[Dataset entries]

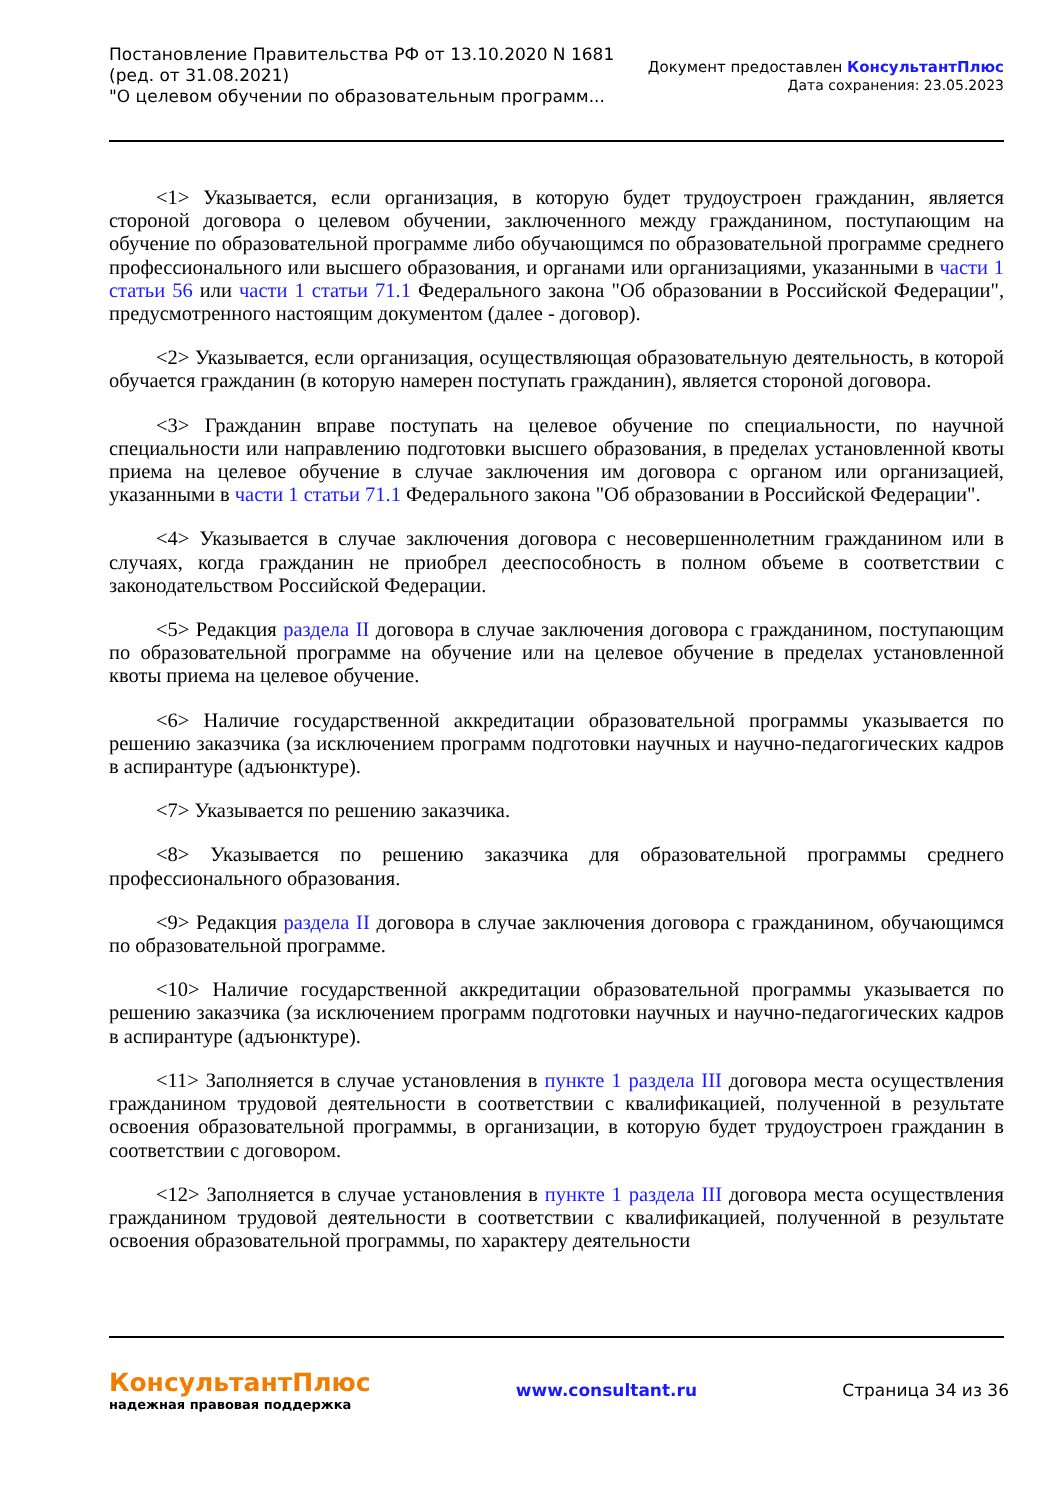Постановление Правительства РФ от 13.10.2020 N 1681
(ред. от 31.08.2021)
"О целевом обучении по образовательным программ...
Документ предоставлен КонсультантПлюс
Дата сохранения: 23.05.2023
<1> Указывается, если организация, в которую будет трудоустроен гражданин, является стороной договора о целевом обучении, заключенного между гражданином, поступающим на обучение по образовательной программе либо обучающимся по образовательной программе среднего профессионального или высшего образования, и органами или организациями, указанными в части 1 статьи 56 или части 1 статьи 71.1 Федерального закона "Об образовании в Российской Федерации", предусмотренного настоящим документом (далее - договор).
<2> Указывается, если организация, осуществляющая образовательную деятельность, в которой обучается гражданин (в которую намерен поступать гражданин), является стороной договора.
<3> Гражданин вправе поступать на целевое обучение по специальности, по научной специальности или направлению подготовки высшего образования, в пределах установленной квоты приема на целевое обучение в случае заключения им договора с органом или организацией, указанными в части 1 статьи 71.1 Федерального закона "Об образовании в Российской Федерации".
<4> Указывается в случае заключения договора с несовершеннолетним гражданином или в случаях, когда гражданин не приобрел дееспособность в полном объеме в соответствии с законодательством Российской Федерации.
<5> Редакция раздела II договора в случае заключения договора с гражданином, поступающим по образовательной программе на обучение или на целевое обучение в пределах установленной квоты приема на целевое обучение.
<6> Наличие государственной аккредитации образовательной программы указывается по решению заказчика (за исключением программ подготовки научных и научно-педагогических кадров в аспирантуре (адъюнктуре).
<7> Указывается по решению заказчика.
<8> Указывается по решению заказчика для образовательной программы среднего профессионального образования.
<9> Редакция раздела II договора в случае заключения договора с гражданином, обучающимся по образовательной программе.
<10> Наличие государственной аккредитации образовательной программы указывается по решению заказчика (за исключением программ подготовки научных и научно-педагогических кадров в аспирантуре (адъюнктуре).
<11> Заполняется в случае установления в пункте 1 раздела III договора места осуществления гражданином трудовой деятельности в соответствии с квалификацией, полученной в результате освоения образовательной программы, в организации, в которую будет трудоустроен гражданин в соответствии с договором.
<12> Заполняется в случае установления в пункте 1 раздела III договора места осуществления гражданином трудовой деятельности в соответствии с квалификацией, полученной в результате освоения образовательной программы, по характеру деятельности
КонсультантПлюс
надежная правовая поддержка
www.consultant.ru Страница 34 из 36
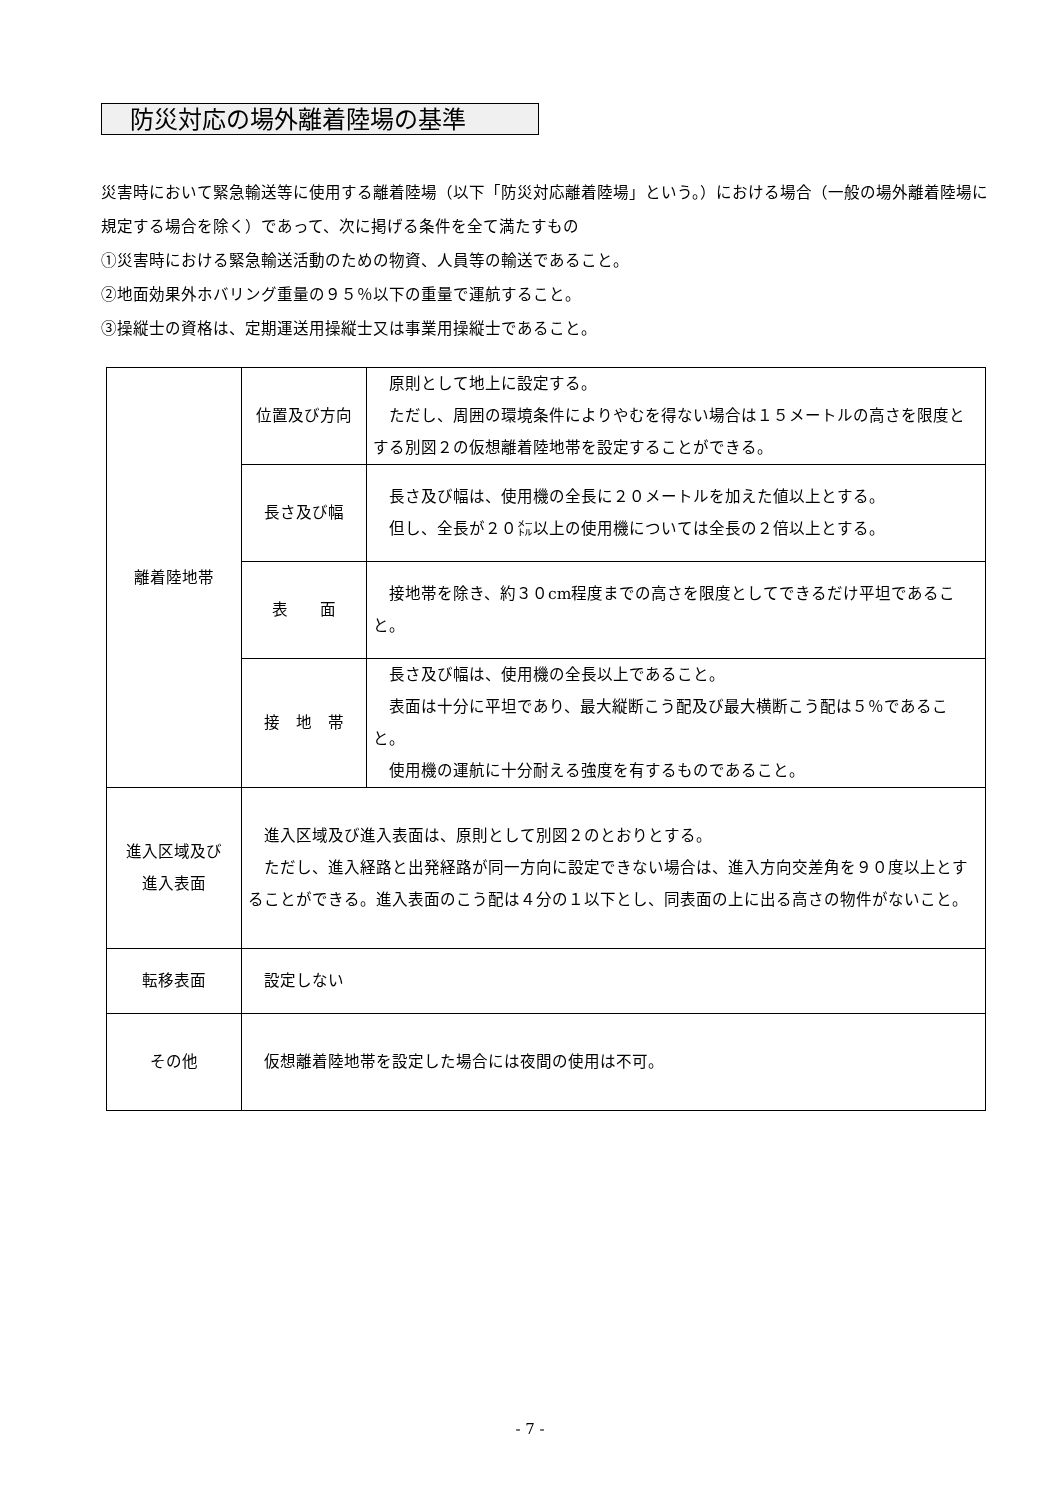防災対応の場外離着陸場の基準
災害時において緊急輸送等に使用する離着陸場（以下「防災対応離着陸場」という。）における場合（一般の場外離着陸場に規定する場合を除く）であって、次に掲げる条件を全て満たすもの
①災害時における緊急輸送活動のための物資、人員等の輸送であること。
②地面効果外ホバリング重量の９５％以下の重量で運航すること。
③操縦士の資格は、定期運送用操縦士又は事業用操縦士であること。
| 離着陸地帯 | 位置及び方向 | 原則として地上に設定する。 ただし、周囲の環境条件によりやむを得ない場合は１５メートルの高さを限度とする別図２の仮想離着陸地帯を設定することができる。 |
| | 長さ及び幅 | 長さ及び幅は、使用機の全長に２０メートルを加えた値以上とする。 但し、全長が２０㍍以上の使用機については全長の２倍以上とする。 |
| | 表 面 | 接地帯を除き、約３０cm程度までの高さを限度としてできるだけ平坦であること。 |
| | 接 地 帯 | 長さ及び幅は、使用機の全長以上であること。 表面は十分に平坦であり、最大縦断こう配及び最大横断こう配は５％であること。 使用機の運航に十分耐える強度を有するものであること。 |
| 進入区域及び 進入表面 | 進入区域及び進入表面は、原則として別図２のとおりとする。 ただし、進入経路と出発経路が同一方向に設定できない場合は、進入方向交差角を９０度以上とすることができる。進入表面のこう配は４分の１以下とし、同表面の上に出る高さの物件がないこと。 | |
| 転移表面 | 設定しない | |
| その他 | 仮想離着陸地帯を設定した場合には夜間の使用は不可。 | |
- 7 -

Action item: Within the entries above, find the string "полученной" and return each line that holds it.

Answer for the task:
<11> Заполняется в случае установления в пункте 1 раздела III договора места осуществления гражданином трудовой деятельности в соответствии с квалификацией, полученной в результате освоения образовательной программы, в организации, в которую будет трудоустроен гражданин в соответствии с договором.
<12> Заполняется в случае установления в пункте 1 раздела III договора места осуществления гражданином трудовой деятельности в соответствии с квалификацией, полученной в результате освоения образовательной программы, по характеру деятельности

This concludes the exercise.